------ Reading passage

Maybe instead of playing budgetary chicken with congressional Republicans, the White House should search carnival side shows and TV shopping channels for a Democratic Glenn Beck. Any glib pitchman could outline a Republican scheme to sabotage the U.S. economy to gain political power far more plausible than Beck's shaggy-dog conspiracies.
Think about it. Here we are three years into the hardest times since the 1930s, caused by a nationwide real estate bubble and Wall Street scams that would make a blackjack dealer blush. (Actually, come to think of it, unemployment in Las Vegas remains among the nation's worst.)
Catastrophe was averted. The economy's mending. Nevertheless, nationwide unemployment hovers near 9 percent and the recovery's limping at a pace that will take years to restore normalcy. So what do Republicans want to do? Why, to slash spending and put thousands of government employees on the unemployment lines to compete with millions already standing there, of course.
If that makes sense to you, then you've been successfully hoodwinked by what I call the Scrooge McDuck conspiracy. Uncle Scrooge, if you recall, was Donald Duck's tightwad zillionaire relative who wore spats and a top hat even when dabbling in his bullion vault.
Washington's filled with McDuck-sponsored think tanks with names like "the Heritage Foundation" and "Americans for Prosperity." Staffed by hired propagandists and bespoke economists, their fundamental message never changes: more wealth for Scrooge.
For some of these jokers, there's not enough money in the world. So sure they want to put people out of work during a recession. Fear creates a placid, easily dominated workforce. Some call it "crisis capitalism."
Anyway, before last November's election, GOP Speaker John Boehner promised "a relentless focus on creating jobs." Informed that reliable estimates predict that GOP-sponsored budget cuts would result in upward of 700,000 lost jobs, Boehner responded, "So be it."
Translation: quack, quack, quack. The speaker claimed that America's "broke" and simply can't afford current budget deficits.
Yeah, well, Scrooge ain't broke, and neither is the U.S. government. Anyway, enough about cartoon ducks. Here's a little fish story, a parable if you will, that demonstrates home truths about government spending and economic prosperity:
In Arkansas, where I live, trout fishing is both a major pastime and a source of tourist income. Although rainbow trout are a cold-water species not native to the state, world-record fish are taken frequently. Just writing about it makes me want to load my gear and head for Calico Rock.
Anyway, whether you know it or not, these are government trout. Your tax dollars created and maintain this matchless resource. How it started was that mainly under President Eisenhower, the Army Corps of Engineers built several flood-control and power-generating dams in the White River basin: an Arkansas and Missouri version of the TVA.
The dams created a string of picturesque lakes straddling the state border: Beaver Fork, Table Rock, Bull Shoals and Norfork. Each became a magnet for real-estate developments and resort communities, transforming one of the nation's historically poorest regions. No government dams, no Branson, Mo., is one way of thinking about it.

------------
------ Stored data

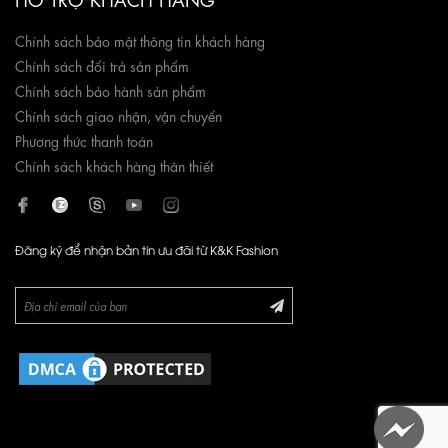
Chính sách bảo mật thông tin khách hàng
Chính sách đổi trả sản phẩm
Chính sách bảo hành sản phẩm
Chính sách giao nhận, vận chuyển
Phương thức thanh toán
Chính sách khách hàng thân thiết
Đăng ký để nhận bản tin ưu đãi từ K&K Fashion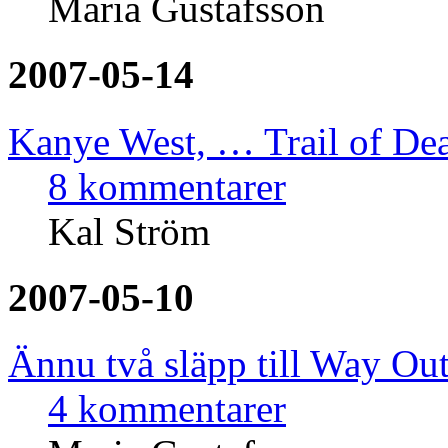
Maria Gustafsson
2007-05-14
Kanye West, … Trail of De
8 kommentarer
Kal Ström
2007-05-10
Ännu två släpp till Way Ou
4 kommentarer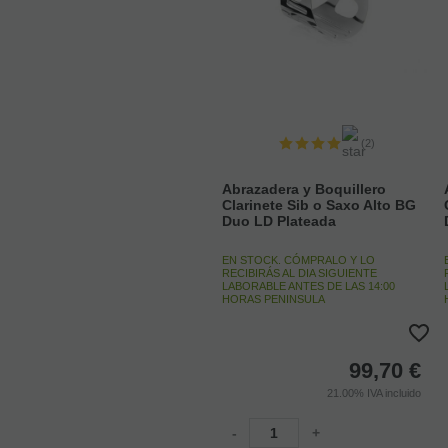
(2)
Abrazadera y Boquillero
Clarinete Sib o Saxo Alto BG
Duo LD Plateada
EN STOCK. CÓMPRALO Y LO
RECIBIRÁS AL DIA SIGUIENTE
LABORABLE ANTES DE LAS 14:00
HORAS PENINSULA
99,70
€
21.00%
IVA incluido
-
+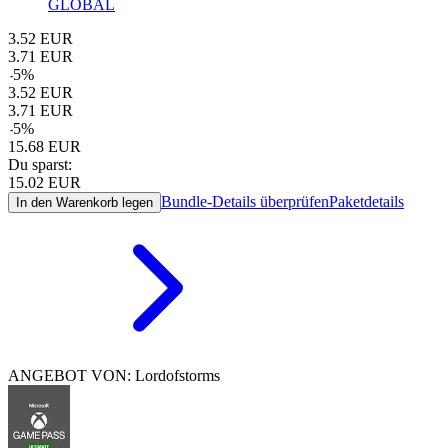
GLOBAL
3.52
EUR
3.71
EUR
-
5
%
3.52
EUR
3.71
EUR
-
5
%
15.68
EUR
Du sparst:
15.02
EUR
Bundle-Details überprüfen
Paketdetails
In den Warenkorb legen
ANGEBOT VON: Lordofstorms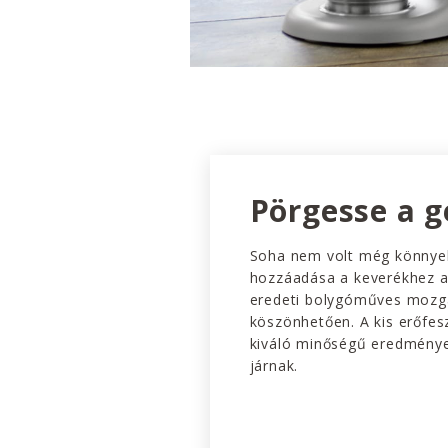
Pörgesse a g
Soha nem volt még könnye
hozzáadása a keverékhez 
eredeti bolygóműves mozg
köszönhetően. A kis erőfesz
kiváló minőségű eredménye
járnak.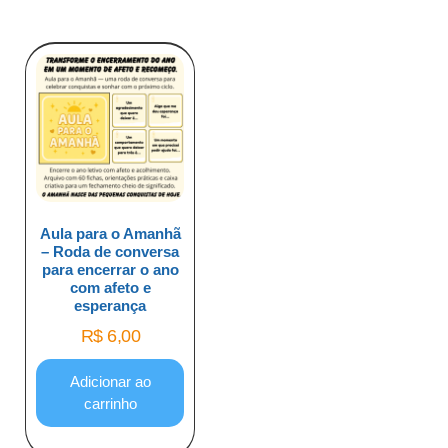
Aula para o Amanhã
– Roda de conversa
para encerrar o ano
com afeto e
esperança
R$
6,00
Adicionar ao
carrinho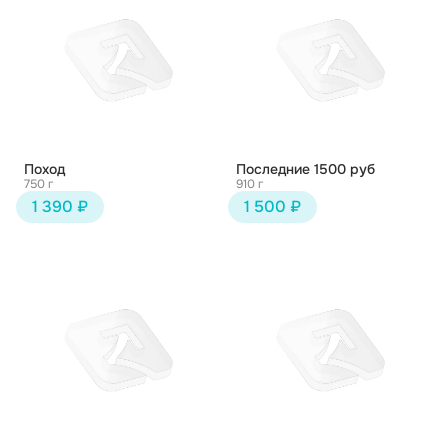
Поход
Последние 1500 руб
750 г
910 г
1 390 ₽
1 500 ₽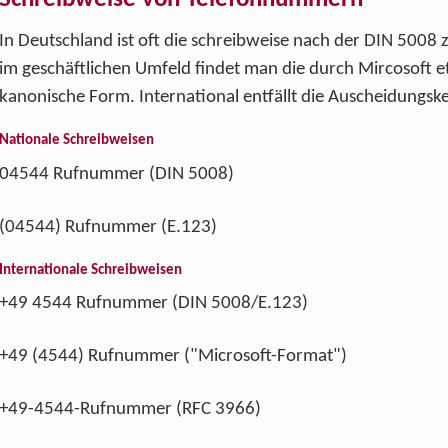
In Deutschland ist oft die schreibweise nach der DIN 5008 
im geschäftlichen Umfeld findet man die durch Mircosoft et
kanonische Form. International entfällt die Auscheidungske
Nationale Schreibweisen
04544 Rufnummer (DIN 5008)
(04544) Rufnummer (E.123)
Internationale Schreibweisen
+49 4544 Rufnummer (DIN 5008/E.123)
+49 (4544) Rufnummer ("Microsoft-Format")
+49-4544-Rufnummer (RFC 3966)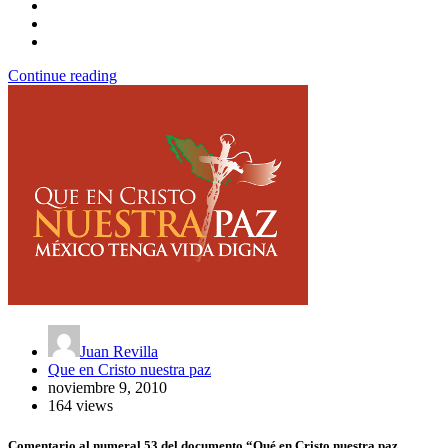
Continue reading
Juan Revilla
Que en Cristo nuestra paz
noviembre 9, 2010
164 views
Comentario al numeral 53 del documento “Qué en Cristo nuestra paz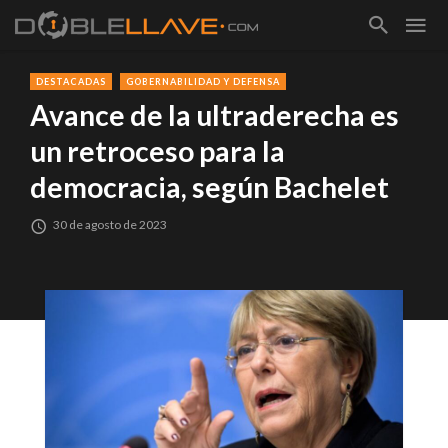
DESTACADAS
GOBERNABILIDAD Y DEFENSA
Avance de la ultraderecha es
un retroceso para la
democracia, según Bachelet
30 de agosto de 2023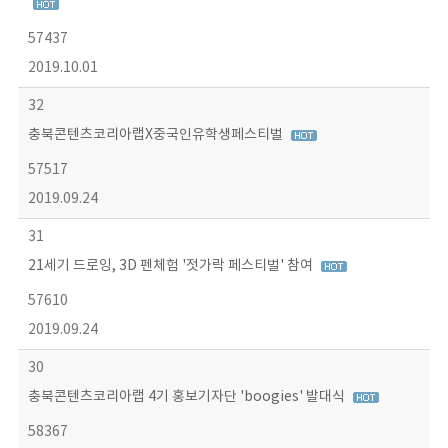
57437
2019.10.01
32
충북콘텐츠코리아랩X중국인유학생페스티벌
57517
2019.09.24
31
21세기 드로잉, 3D 펜체험 '젓가락 페스티벌' 참여
57610
2019.09.24
30
충북콘텐츠코리아랩 4기 홍보기자단 'boogies' 발대식
58367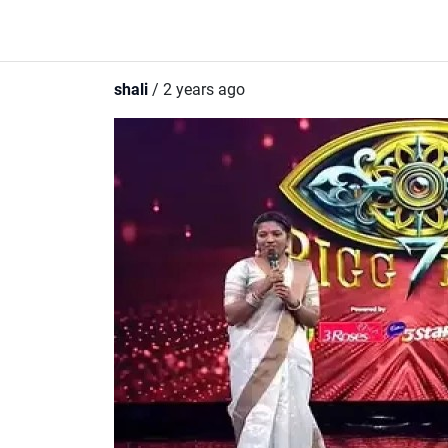
shali
/ 2 years ago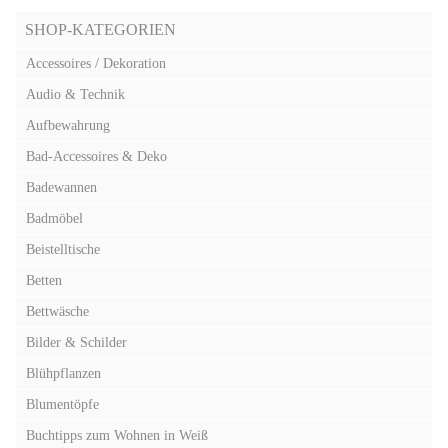
SHOP-KATEGORIEN
Accessoires / Dekoration
Audio & Technik
Aufbewahrung
Bad-Accessoires & Deko
Badewannen
Badmöbel
Beistelltische
Betten
Bettwäsche
Bilder & Schilder
Blühpflanzen
Blumentöpfe
Buchtipps zum Wohnen in Weiß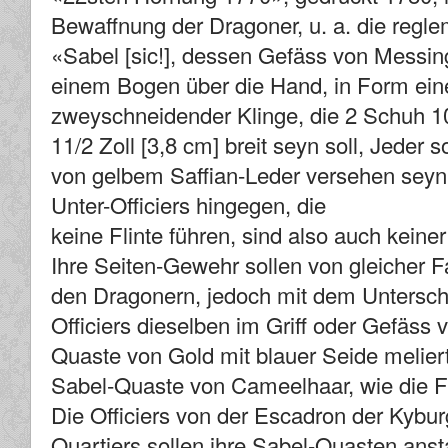
Bewaffnung der Dragoner, u. a. die regle
«Sabel [sic!], dessen Gefäss von Messin
einem Bogen über die Hand, in Form eine
zweyschneidender Klinge, die 2 Schuh 10
11/2 Zoll [3,8 cm] breit seyn soll, Jeder 
von gelbem Saffian-Leder versehen sey
Unter-Officiers hingegen, die
keine Flinte führen, sind also auch keine
Ihre Seiten-Gewehr sollen von gleicher 
den Dragonern, jedoch mit dem Untersche
Officiers dieselben im Griff oder Gefäss 
Quaste von Gold mit blauer Seide meliert,
Sabel-Quaste von Cameelhaar, wie die F
Die Officiers von der Escadron der Kybur
Quartiers sollen ihre Sabel-Quasten anstat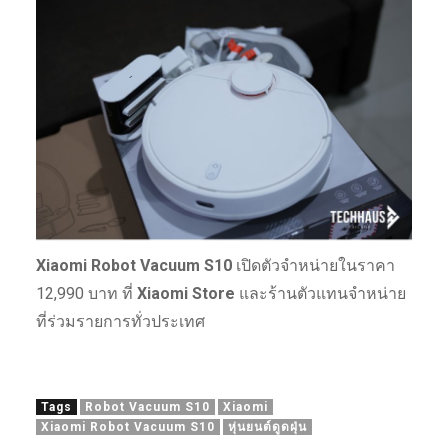
Xiaomi Robot Vacuum S10
เปิดตัวจำหน่ายในราคา
12,990 บาท ที่
Xiaomi Store
และร้านตัวแทนจำหน่าย
ที่ร่วมรายการทั่วประเทศ
Tags
Robot Vacuum S10
Xiaomi
Xiaomi Robot Vacuum S10
หุ่นยนต์ดูดฝุ่น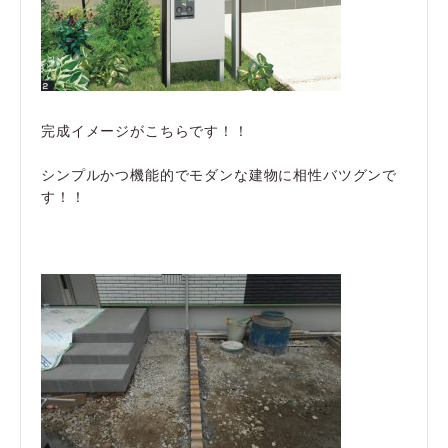
完成イメージがこちらです！！
シンプルかつ機能的でモダンな建物に相性バツグンで
す！！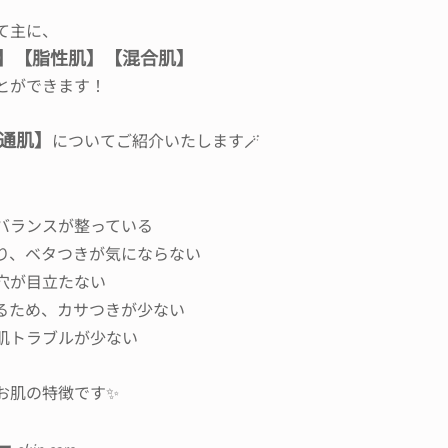
て主に、
】【脂性肌】【混合肌】
とができます！
通肌】
についてご紹介いたします🪄
バランスが整っている
り、ベタつきが気にならない
穴が目立たない
るため、カサつきが少ない
肌トラブルが少ない
お肌の特徴です✨
 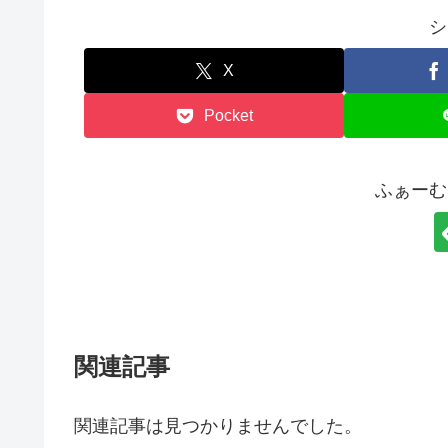
シ
X
Pocket
ふぁーむ
関連記事
関連記事は見つかりませんでした。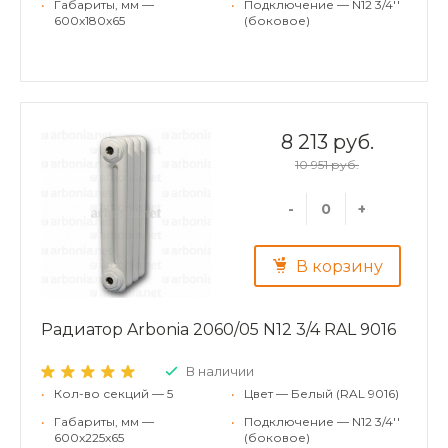
•
Габариты, мм —
•
Подключение — N12 3/4''
600x180x65
(боковое)
8 213 руб.
10 951 руб.
-
+
В корзину
Радиатор Arbonia 2060/05 N12 3/4 RAL 9016
В наличии
•
Кол-во секций — 5
•
Цвет — Белый (RAL 9016)
•
Габариты, мм —
•
Подключение — N12 3/4''
600x225x65
(боковое)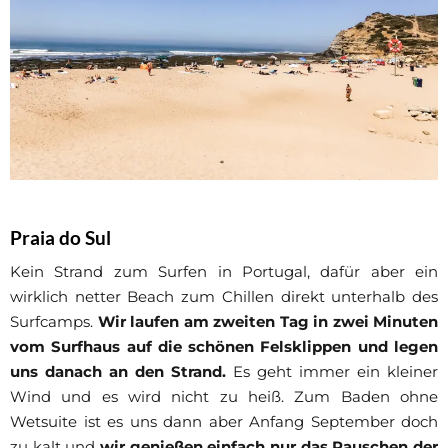
Praia do Sul
Kein Strand zum Surfen in Portugal, dafür aber ein
wirklich netter Beach zum Chillen direkt unterhalb des
Surfcamps.
Wir laufen am zweiten Tag in zwei Minuten
vom Surfhaus auf die schönen Felsklippen und legen
uns danach an den Strand.
Es geht immer ein kleiner
Wind und es wird nicht zu heiß. Zum Baden ohne
Wetsuite ist es uns dann aber Anfang September doch
zu kalt und
wir genießen einfach nur das Rauschen der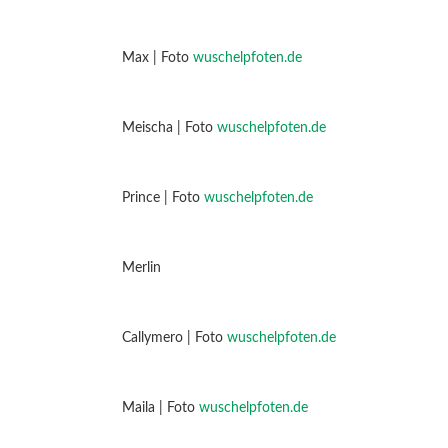
Max | Foto
wuschelpfoten.de
Meischa | Foto
wuschelpfoten.de
Prince | Foto
wuschelpfoten.de
Merlin
Callymero | Foto
wuschelpfoten.de
Maila | Foto
wuschelpfoten.de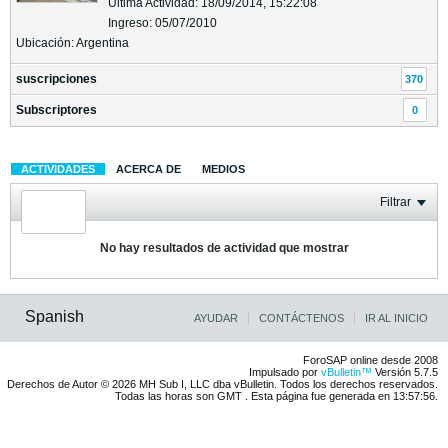
Última Actividad: 18/09/2014, 15:22:08
Ingreso: 05/07/2010
Ubicación: Argentina
suscripciones
370
Subscriptores
0
ACTIVIDADES
ACERCA DE
MEDIOS
Filtrar
No hay resultados de actividad que mostrar
Spanish
AYUDAR
CONTÁCTENOS
IR AL INICIO
ForoSAP online desde 2008
Impulsado por
vBulletin™
Versión 5.7.5
Derechos de Autor © 2026 MH Sub I, LLC dba vBulletin. Todos los derechos reservados.
Todas las horas son GMT . Esta página fue generada en 13:57:56.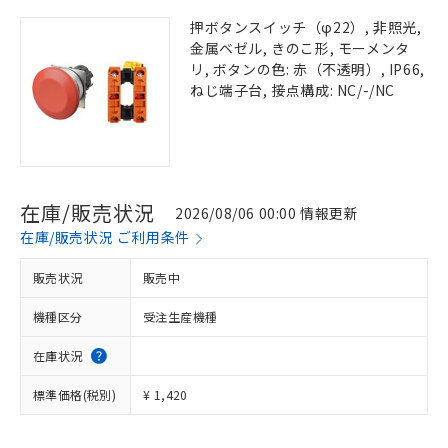
押ボタンスイッチ（φ22）, 非照光,
金属ベゼル, きのこ形, モーメンタ
リ, ボタンの色: 赤（不透明）, IP66,
ねじ端子台, 接点構成: NC/-/NC
在庫/販売状況
2026/08/06 00:00 情報更新
在庫/販売状況 ご利用条件
販売状況
販売中
機種区分
受注生産機種
在庫状況
標準価格(税別)
¥ 1,420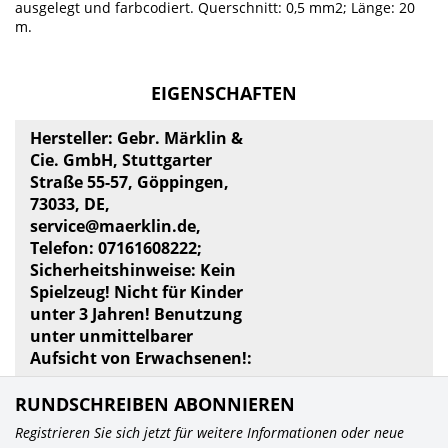
ausgelegt und farbcodiert. Querschnitt: 0,5 mm2; Länge: 20
m.
EIGENSCHAFTEN
Hersteller: Gebr. Märklin &
Cie. GmbH, Stuttgarter
Straße 55-57, Göppingen,
73033, DE,
service@maerklin.de
,
Telefon: 07161608222;
Sicherheitshinweise: Kein
Spielzeug! Nicht für Kinder
unter 3 Jahren! Benutzung
unter unmittelbarer
Aufsicht von Erwachsenen!:
RUNDSCHREIBEN ABONNIEREN
Registrieren Sie sich jetzt für weitere Informationen oder neue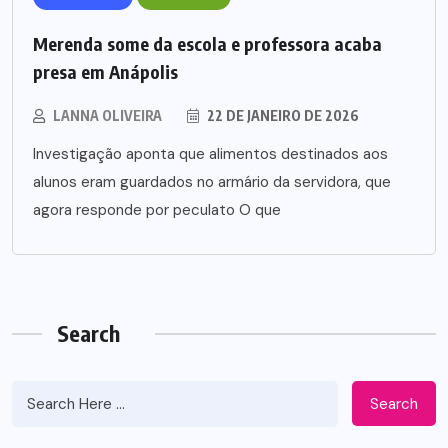
Merenda some da escola e professora acaba
presa em Anápolis
LANNA OLIVEIRA
22 DE JANEIRO DE 2026
Investigação aponta que alimentos destinados aos
alunos eram guardados no armário da servidora, que
agora responde por peculato O que
Search
Search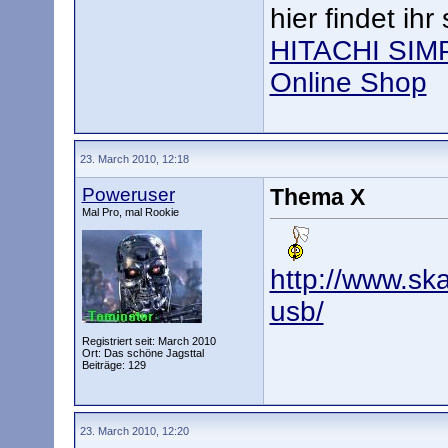
hier findet ihr 
HITACHI SIMP
Online Shop
23. March 2010, 12:18
Poweruser
Thema X
Mal Pro, mal Rookie
http://www.ska
usb/
Registriert seit: March 2010
Ort: Das schöne Jagsttal
Beiträge: 129
23. March 2010, 12:20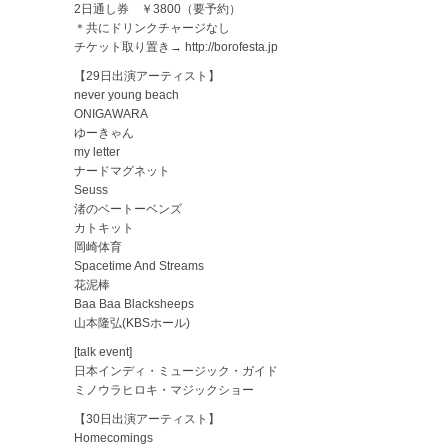
2日通し券 ￥3800（要予約）
＊共にドリンクチャージなし
チケット取り置き→
http://borofesta.jp
【29日出演アーティスト】
never young beach
ONIGAWARA
ゆーきゃん
my letter
ナードマグネット
Seuss
渚のベートーベンズ
カトキット
岡崎体育
Spacetime And Streams
花泥棒
Baa Baa Blacksheeps
山本隆弘(KBSホール)
[talk event]
日本インディ・ミュージック・ガイド
ミノウラヒロキ・マジックショー
【30日出演アーティスト】
Homecomings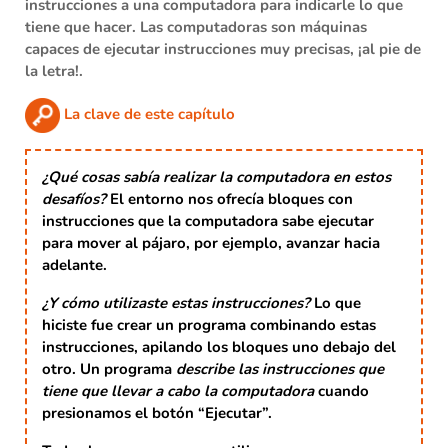
instrucciones a una computadora
para indicarle lo que
tiene que hacer. Las computadoras son máquinas
capaces de ejecutar instrucciones muy precisas, ¡al pie de
la letra!.
La clave de este capítulo
¿Qué cosas sabía realizar la computadora en estos
desafíos?
El entorno nos ofrecía bloques con
instrucciones
que la computadora sabe ejecutar
para mover al pájaro, por ejemplo, avanzar hacia
adelante.
¿Y cómo utilizaste estas instrucciones?
Lo que
hiciste fue crear un
programa
combinando estas
instrucciones, apilando los bloques uno debajo del
otro. Un
programa
describe las instrucciones que
tiene que llevar a cabo la computadora
cuando
presionamos el botón “Ejecutar”.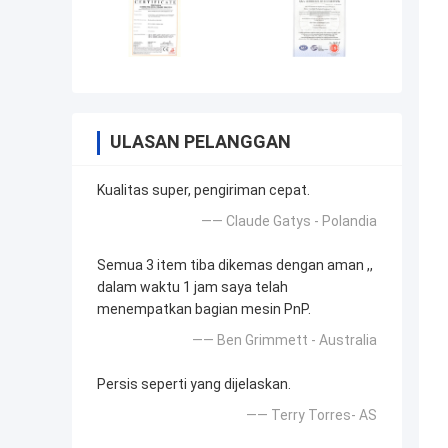
ULASAN PELANGGAN
Kualitas super, pengiriman cepat.
—— Claude Gatys - Polandia
Semua 3 item tiba dikemas dengan aman ,,
dalam waktu 1 jam saya telah
menempatkan bagian mesin PnP.
—— Ben Grimmett - Australia
Persis seperti yang dijelaskan.
—— Terry Torres- AS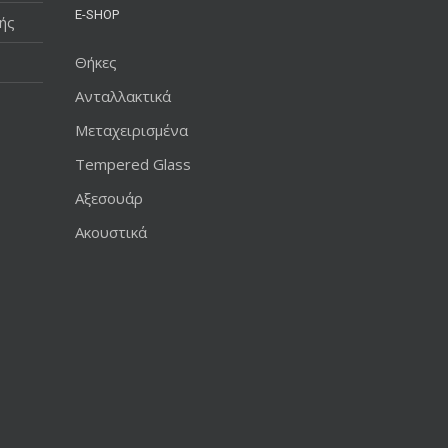
E-SHOP
ής
Θήκες
Ανταλλακτικά
Μεταχειρισμένα
Tempered Glass
Αξεσουάρ
Ακουστικά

------------

For the column above on government spending, decide whether each statement agrees with it, answering yes or no and quoting the deciding words: (a) Boehner answered the job-loss estimate by saying "So be it." (b) Rainbow trout are native to Arkansas. (c) The White River basin dams were built mainly under President Kennedy.

Result of the task:
(a) Yes: "Informed that reliable estimates predict that GOP-sponsored budget cuts would result in upward of 700,000 lost jobs, Boehner responded, "So be it.""
(b) No: "Although rainbow trout are a cold-water species not native to the state"
(c) No: "mainly under President Eisenhower, the Army Corps of Engineers built several flood-control and power-generating dams in the White River basin"